The results of this study showed that, despite the patient-reported improvements in disease activity in patients treated with placebo [18], CRP levels (as an indicator of inflammation) were not affected. However, fluctuation in CRP levels at the patient level were common: 50% of patients who exhibited normal CRP levels at baseline exhibited at least one elevated CRP result within the following 16 weeks, and 31% changed from elevated to normal CRP levels. In addition, further model-based and descriptive analyses demonstrated that patients with low CRP values at their first evaluation had a realistic chance of exhibiting elevated CRP upon re-evaluation. These results are in agreement with those from the ABILITY-1 study [21], in which 24.6% (14/57) of placebo-treated patients with normal CRP levels at baseline developed elevated CRP levels after 12 weeks, suggesting that a change in a patient’s CRP status is more common than previously thought.

Alongside clinical parameters, assessing the likelihood of fluctuation in CRP levels could help inform treatment decisions for nr-axSpA patients. This would be particularly important for those with sacroiliitis on MRI and normal CRP, but high disease activity, suggesting a potential benefit from anti-TNF therapy. Introducing a further CRP test at least 4 weeks after the initial test (due to more short-term test results being highly auto-correlated) could assist with the more accurate categorisation of patient CRP profiles.

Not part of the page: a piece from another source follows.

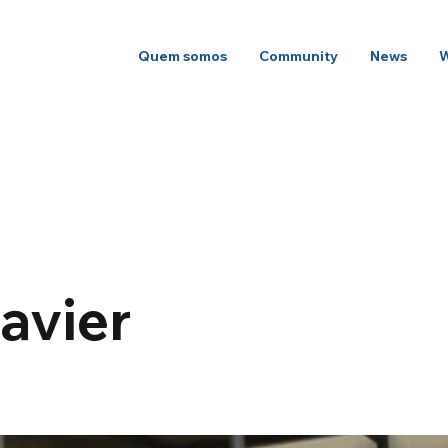
Quem somos
Community
News
Javier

Furthermore, the likelihood of demonstrating elevated CRP at a later time point is higher in patients with CRP levels just below the ULN.

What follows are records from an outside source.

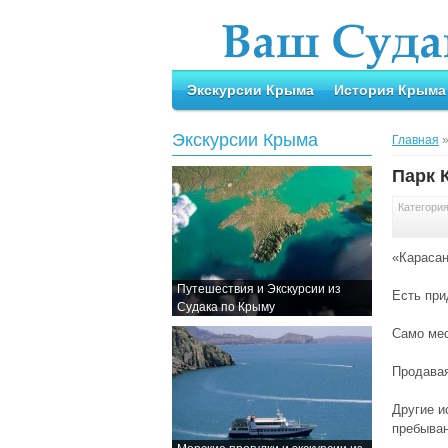
Экскурсии Крыма
История Крыма
Экскурсии Крыма
Главная
Парк 
Категори
«Карасан
Путешествия и Экскурсии из
Есть при
Судака по Крыму
Само мес
Продавая
Другие и
пребыван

After 4 weeks, auto-correlation continued to decrease to week 12. Subsequently, an additional assessment after 4 or 12 weeks could theoretically be acceptable, although recommendations should not be made based on these correlation data alone. It may be appropriate to distinguish between these two time points using practical considerations; an assessment at week 4 could be used in cases where rapid initiation of biological therapy is required, whereas week 12 may be more suitable if this time point coincides with a patient’s next clinical assessment.

One of the limitations of these post-hoc analyses was that the sample size of the patient population used was relatively small; therefore, the interpretation of these results should be treated with caution. A further limitation was that all patients enrolled in the trial were required to have elevated CRP levels or active inflammation on MRI at screening; patients with elevated CRP at screening would be more likely to have elevated CRP at a later time point. Additionally, a relatively high threshold of ULN (> 7.9 mg/L) was used; different levels of variation may be seen at a lower threshold. Furthermore, the hypothesis that patients with clinically active disease but normal CRP levels at baseline should be re-tested is only relevant for those patients who do not have active inflammation on MRI at baseline. However, all patients in RAPID-axSpA with normal CRP values had demonstrated sacroiliitis on MRI at baseline; therefore, it is unclear whether CRP values in patients with active nr-axSpA who do not show active inflammation on MRI behave in a same manner. To make an evidence-based recommendation regarding the re-testing of CRP levels, it is recommended that additional data are collected to explore whether a patient with clinically active nr-axSpA (without sacroiliitis on MRI) with normal CRP at baseline and elevated CRP levels at a later time point is likely to respond to anti-TNF therapy.

Conclusions

For nr-axSpA patients with no signs of inflammation on MRI and normal CRP levels, in addition to a high disease activity indicative of a potential benefit from anti-TNF treatment, the CRP test should be repeated after at least 4 weeks. There is a substantial chance of finding elevated CRP levels upon subsequent testing, thus making the patient eligible for treatment options such as anti-TNF therapies.

Key messages

  • Non-radiographic axSpA patients must exhibit inflammation (via MRI/CRP) to access anti-TNF treatment.

  • Non-radiographic axSpA patients with normal CRP levels have a substantial chance of demonstrating elevated CRP at subsequent re-test.

  • In non-radiographic axSpA patients, the CRP test should be repeated after at least 4 weeks.